» **Tareas por realizar**
(a) Enumera los ámbitos en los que, según el fragmento sobre el libro de Plomin, la genética explica más que todos los demás factores combinados.
(b) Responde, a partir del fragmento sobre el libro de Plomin:
(i) ¿En qué caso se ha especializado el autor del libro?
(ii) ¿Quién advierte que el libro va a provocar polémica, y en qué medio?
(iii) ¿Qué factor considera crítico del comportamiento el pensamiento progresista de izquierda?
(c) Prosigue el fragmento sobre el libro de Plomin a partir de su última oración.

» **Fragmento citado**
....................

Está por aparecer Blueprint: how DNA makes us what we are, un libro de Robert Plomin —destacado psicólogo y genetista, un injerto que abre el espacio a una nueva ciencia hereditaria— quien plantea que el ADN que heredamos de nuestros padres puede predecir bastante bien nuestras fortalezas y debilidades psicológicas.
El autor ha trabajado estos temas por décadas, especializándose en el caso de mellizos adoptados por distintas familias. Su conclusión es que, con respecto a diferencias interpersonales, la genética explica más que todos los demás factores combinados, no sólo en temas como la salud mental y el desempeño académico, sino también en aspectos de la personalidad y las habilidades intelectuales.
El libro va a provocar harta polémica, advierte Andrew Anthony en The Guardian. Tradicionalmente, el pensamiento progresista de izquierda ha preferido considerar al contexto formativo como el factor crítico del comportamiento, hipótesis que calza bien con el ideal del igualitarismo. Así, serían las condiciones sociales, más que las diferencias innatas, las que explicarían las desigualdades entre las personas, circunstancias que la sociedad puede mejorar. El pensamiento más conservador de derecha asume darwinianamente que las diferencias son consecuencia de la respuesta que cada individuo da a los desafíos que enfrenta.

....................

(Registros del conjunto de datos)
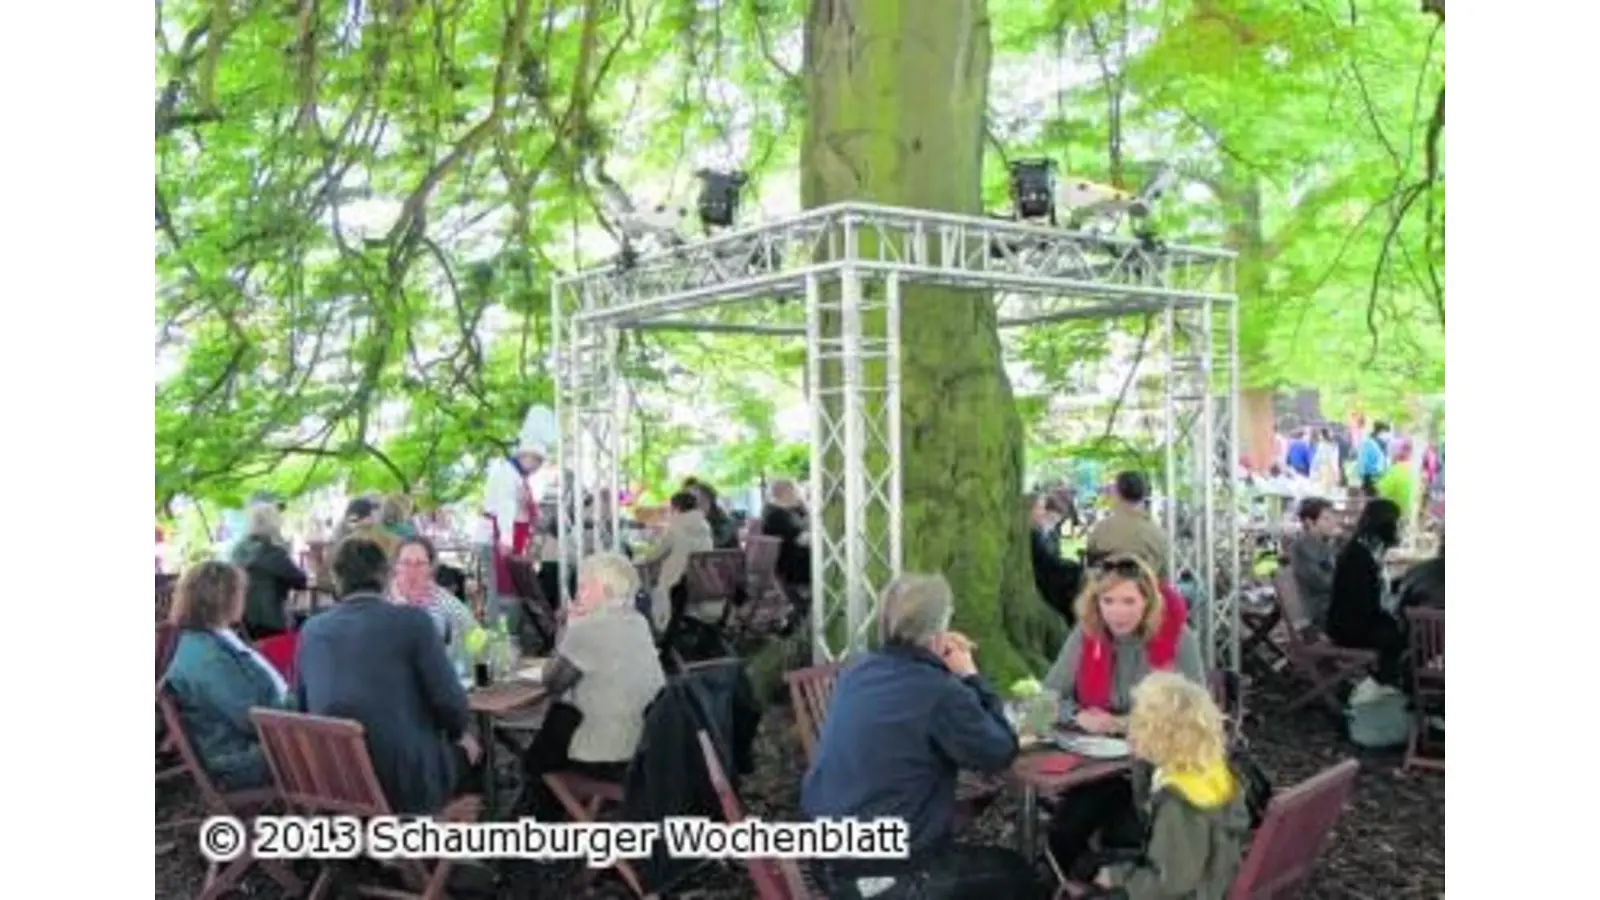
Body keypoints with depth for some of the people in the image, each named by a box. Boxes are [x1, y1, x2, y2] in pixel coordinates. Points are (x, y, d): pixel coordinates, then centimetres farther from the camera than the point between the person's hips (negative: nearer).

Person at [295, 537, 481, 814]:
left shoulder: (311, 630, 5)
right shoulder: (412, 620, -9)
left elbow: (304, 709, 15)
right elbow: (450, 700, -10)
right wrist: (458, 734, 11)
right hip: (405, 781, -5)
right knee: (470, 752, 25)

....................

» **Respuestas del ejercicio**
(a)
- La salud mental
- El desempeño académico
- Aspectos de la personalidad
- Las habilidades intelectuales

(b)
(i) En el de mellizos adoptados por distintas familias.
(ii) Andrew Anthony, en The Guardian.
(iii) El contexto formativo.

(c)
Plomin está entre los científicos que, respecto del por qué somos como somos, plantea que Freud ensayó una interpretación errada. No seríamos quienes somos —afirma él— por la interacción temprana con nuestros padres, sino por la herencia biológica que nos legaron. Los genes de nuestro ADN explicarían el 50% de nuestro comportamiento.
Eso deja otro 50%, muchos pueden replicar. Cierto, pero el autor concluye que la mayor parte del 50% restante no corresponde a influencias en el ambiente factibles de ser alteradas sino consecuencia de eventos impredecibles. Y de las influencias en las que la sociedad puede intervenir efectivamente, muchas estarían ligadas de alguna manera a la genética.
El autor explica que le ha demorado treinta años escribir este libro. Argumenta que por mucho tiempo fue “peligroso” dedicarse a evaluar el origen genético de las diferencias en el comportamiento de las personas. Las revistas científicas lo rechazaban. En los setenta, casi todo era achacado al medio ambiente. Incluso hubo quienes argumentaban que la esquizofrenia podría provenir del comportamiento materno durante los primeros años de la vida. Esto ya es visto hoy como ridículo, pero constituía la ortodoxia por entonces.
Una cosa es afirmar que los genes influyen en cuán rápido uno pueda correr, o cuán alto saltar, o cuán vulnerable sea respecto a, por ejemplo, la miopía. Otra es afirmar que los genes determinan también la inteligencia, la empatía, o cuan antisocial uno resulte. Nos sentimos más cómodos suponiendo que estas características dependen más del contexto en el cual crecemos.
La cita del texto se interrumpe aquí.